### [What this task involves]
Take the data below and extract the lines from the one with "[484,457,526,469] [XXX]. ->" to the one with "[1232,391,1298,413] 作业后 ->", inclusive, exactly as written.

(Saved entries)
****
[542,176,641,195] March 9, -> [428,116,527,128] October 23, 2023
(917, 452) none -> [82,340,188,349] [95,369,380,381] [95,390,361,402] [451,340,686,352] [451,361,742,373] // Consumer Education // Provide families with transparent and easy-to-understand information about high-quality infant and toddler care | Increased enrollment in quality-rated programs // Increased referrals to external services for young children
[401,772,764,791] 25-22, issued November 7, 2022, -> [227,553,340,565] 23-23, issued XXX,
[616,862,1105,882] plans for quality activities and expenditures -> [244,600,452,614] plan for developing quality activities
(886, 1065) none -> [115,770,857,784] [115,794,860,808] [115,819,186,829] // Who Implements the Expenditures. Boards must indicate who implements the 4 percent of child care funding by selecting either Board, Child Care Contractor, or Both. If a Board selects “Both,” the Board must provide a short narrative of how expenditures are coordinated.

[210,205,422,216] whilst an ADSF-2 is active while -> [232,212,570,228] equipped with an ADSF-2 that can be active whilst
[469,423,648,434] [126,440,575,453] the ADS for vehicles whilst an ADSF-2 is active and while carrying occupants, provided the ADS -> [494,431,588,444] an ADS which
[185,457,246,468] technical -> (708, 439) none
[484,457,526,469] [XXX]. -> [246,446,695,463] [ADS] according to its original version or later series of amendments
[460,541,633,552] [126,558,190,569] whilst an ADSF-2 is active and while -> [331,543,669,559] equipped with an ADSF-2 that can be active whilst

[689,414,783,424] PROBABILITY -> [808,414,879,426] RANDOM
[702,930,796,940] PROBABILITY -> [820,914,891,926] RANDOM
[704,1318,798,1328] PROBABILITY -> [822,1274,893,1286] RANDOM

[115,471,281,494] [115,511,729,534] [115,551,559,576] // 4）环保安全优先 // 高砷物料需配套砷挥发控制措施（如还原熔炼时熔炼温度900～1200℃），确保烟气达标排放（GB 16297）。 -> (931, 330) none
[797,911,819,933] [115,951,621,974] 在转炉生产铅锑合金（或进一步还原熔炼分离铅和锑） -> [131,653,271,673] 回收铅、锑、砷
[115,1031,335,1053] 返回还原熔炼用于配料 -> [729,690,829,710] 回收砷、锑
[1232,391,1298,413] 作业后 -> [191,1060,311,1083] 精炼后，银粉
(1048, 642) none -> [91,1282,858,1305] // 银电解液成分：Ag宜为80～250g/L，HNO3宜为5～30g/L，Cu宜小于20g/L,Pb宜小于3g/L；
****
### [Solved problem]
[484,457,526,469] [XXX]. -> [246,446,695,463] [ADS] according to its original version or later series of amendments
[460,541,633,552] [126,558,190,569] whilst an ADSF-2 is active and while -> [331,543,669,559] equipped with an ADSF-2 that can be active whilst

[689,414,783,424] PROBABILITY -> [808,414,879,426] RANDOM
[702,930,796,940] PROBABILITY -> [820,914,891,926] RANDOM
[704,1318,798,1328] PROBABILITY -> [822,1274,893,1286] RANDOM

[115,471,281,494] [115,511,729,534] [115,551,559,576] // 4）环保安全优先 // 高砷物料需配套砷挥发控制措施（如还原熔炼时熔炼温度900～1200℃），确保烟气达标排放（GB 16297）。 -> (931, 330) none
[797,911,819,933] [115,951,621,974] 在转炉生产铅锑合金（或进一步还原熔炼分离铅和锑） -> [131,653,271,673] 回收铅、锑、砷
[115,1031,335,1053] 返回还原熔炼用于配料 -> [729,690,829,710] 回收砷、锑
[1232,391,1298,413] 作业后 -> [191,1060,311,1083] 精炼后，银粉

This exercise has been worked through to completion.